** Opening Reading passage block **
How to resolve "number of items to replace is not a multiple of replacement length" error in a bootstrapped regression? - r

I am trying to conduct a bootstrapped regression model using code from Andy Field's textbook Discovering Statistics Using R.
I am struggling to interpret an error message that I receive when running the boot() function. From reading other forum posts I understand that it is telling me that there is an imbalance in the number of items between two objects, but I don't understand what this means in my context and how I can resolve it.
You can download my data here (a publicly available Dataset on Airbnb listings) and find my code and the full error message below. I am using a mixture of factored dummy variables and continuous variables as predictors. Thanks in advance for any help!
Code:
bootReg <- function (formula, data, i)
{
d <- data [i,]
fit <- lm(formula, data = d)
return(coef(fit))
}
bootResults <- boot(statistic = bootReg, formula = review_scores_rating ~ instant_bookable + cancellation_policy +
host_since_cat + host_location_cat + host_response_time +
host_is_superhost + host_listings_cat + property_type + room_type +
accommodates + bedrooms + beds + price + security_deposit +
cleaning_fee + extra_people + minimum_nights + amenityBreakfast +
amenityAC + amenityElevator + amenityKitchen + amenityHostGreeting +
amenitySmoking + amenityPets + amenityWifi + amenityTV,
data = listingsRating, R = 2000)
Error:
Error in t.star[r, ] <- res[[r]] :
number of items to replace is not a multiple of replacement length
In addition: Warning message:
In doTryCatch(return(expr), name, parentenv, handler) :
restarting interrupted promise evaluation

The Problem
The problem is your factor variables. When you do an lm() on a subset of your data (which is done over and over again in boot::boot()), you only get coefficients for the factor levels that are present. Then each coefficient draw could be of different lengths. This can be reproduced if you do
debug(boot)
set.seed(123)
bootResults <- boot(statistic = bootReg, formula = review_scores_rating ~ instant_bookable + cancellation_policy +
host_since_cat + host_location_cat + host_response_time +
host_is_superhost + host_listings_cat + property_type + room_type +
accommodates + bedrooms + beds + price + security_deposit +
cleaning_fee + extra_people + minimum_nights + amenityBreakfast +
amenityAC + amenityElevator + amenityKitchen + amenityHostGreeting +
amenitySmoking + amenityPets + amenityWifi + amenityTV,
data = listingsRating, R = 2)
which will allow you to move through the function call one line at a time. After you run the line
res <- if (ncpus > 1L && (have_mc || have_snow)) {
if (have_mc) {
parallel::mclapply(seq_len(RR), fn, mc.cores = ncpus)
** Closing Reading passage block **
Request. In the forum thread about the bootstrapped regression error, which variables does the reply identify as the cause of the problem?
** Opening Given entries block **
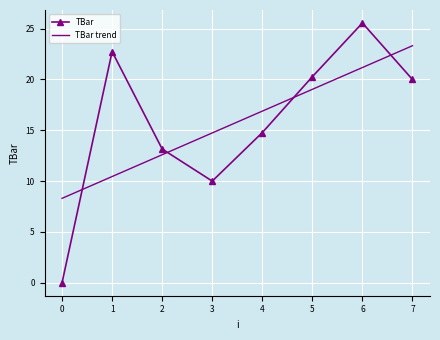

At which label does TBar trend first exceed 16?

4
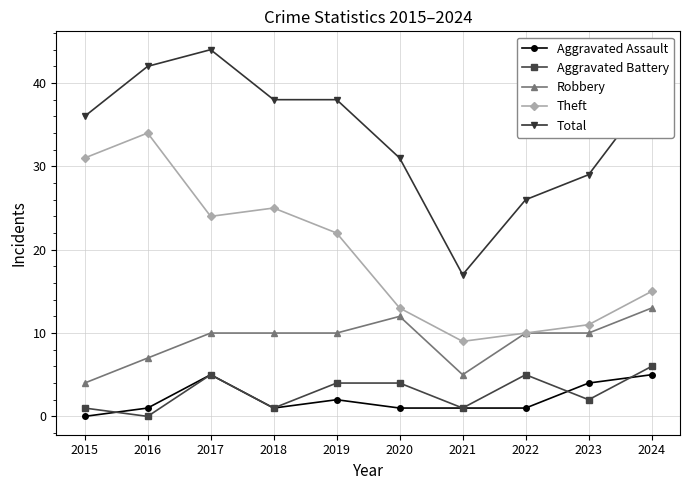

How many lines are shown in the chart?

5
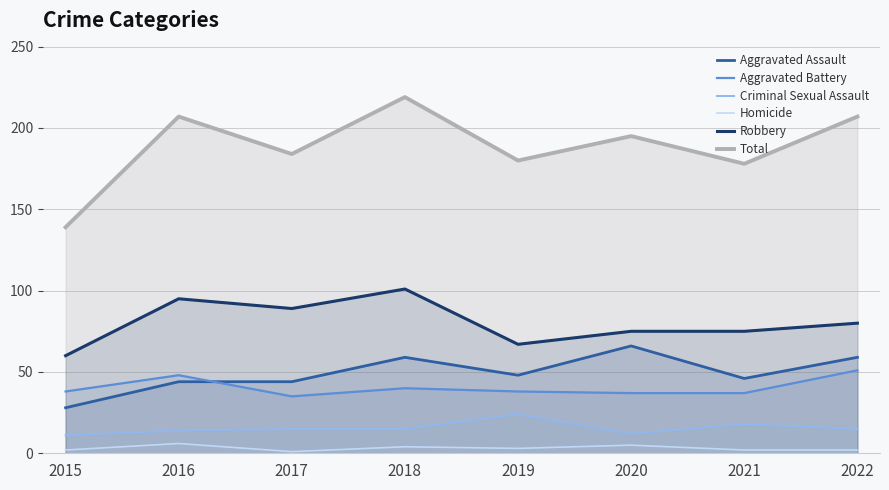

What are all the series names shown in the legend?

Aggravated Assault, Aggravated Battery, Criminal Sexual Assault, Homicide, Robbery, Total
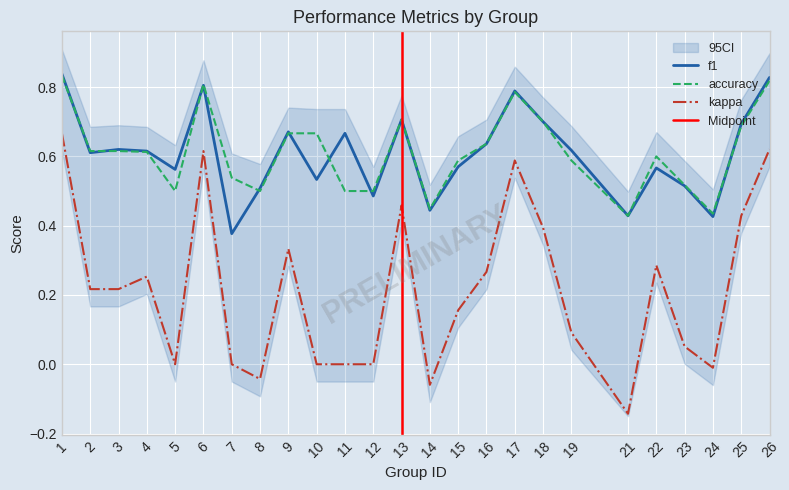

Which category has the highest value in the kappa series?

1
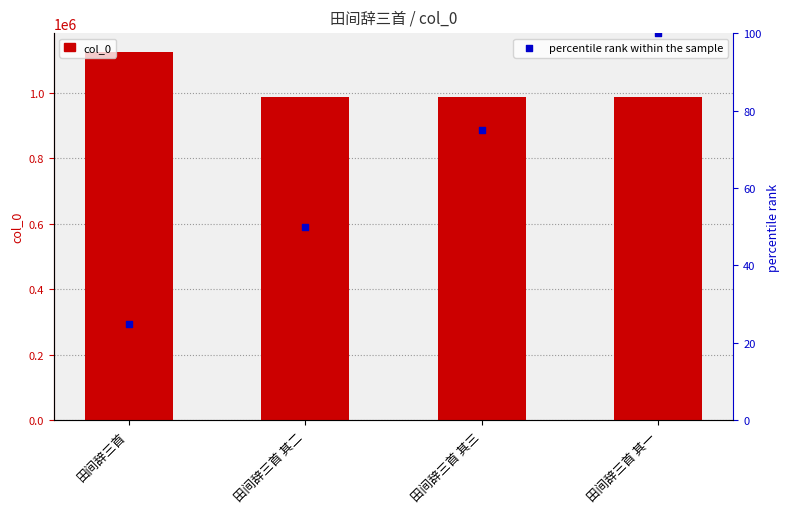

What are all the series names shown in the legend?

col_0, percentile rank within the sample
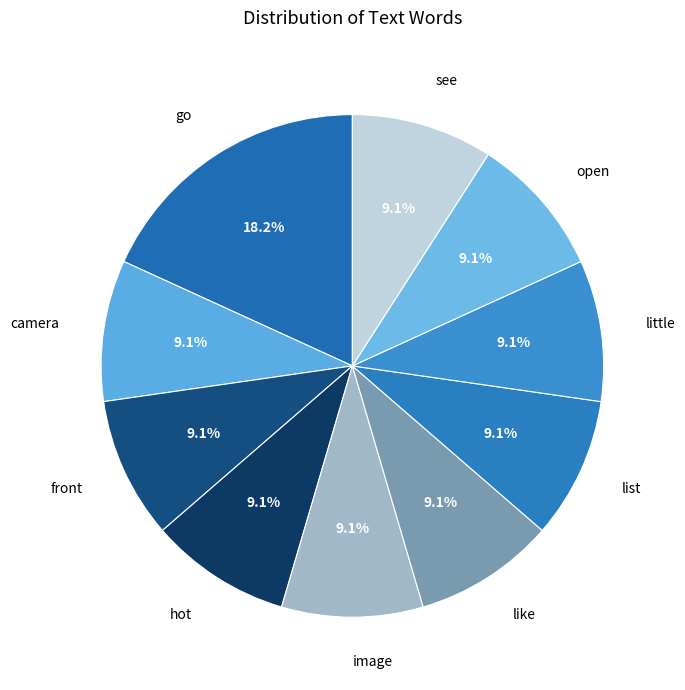

Combined, do image and like account for over 50%?

No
** Closing Given entries block **
Written solution. The factor variables, because lm() on each resample returns coefficients only for the factor levels present, so the coefficient draws can differ in length.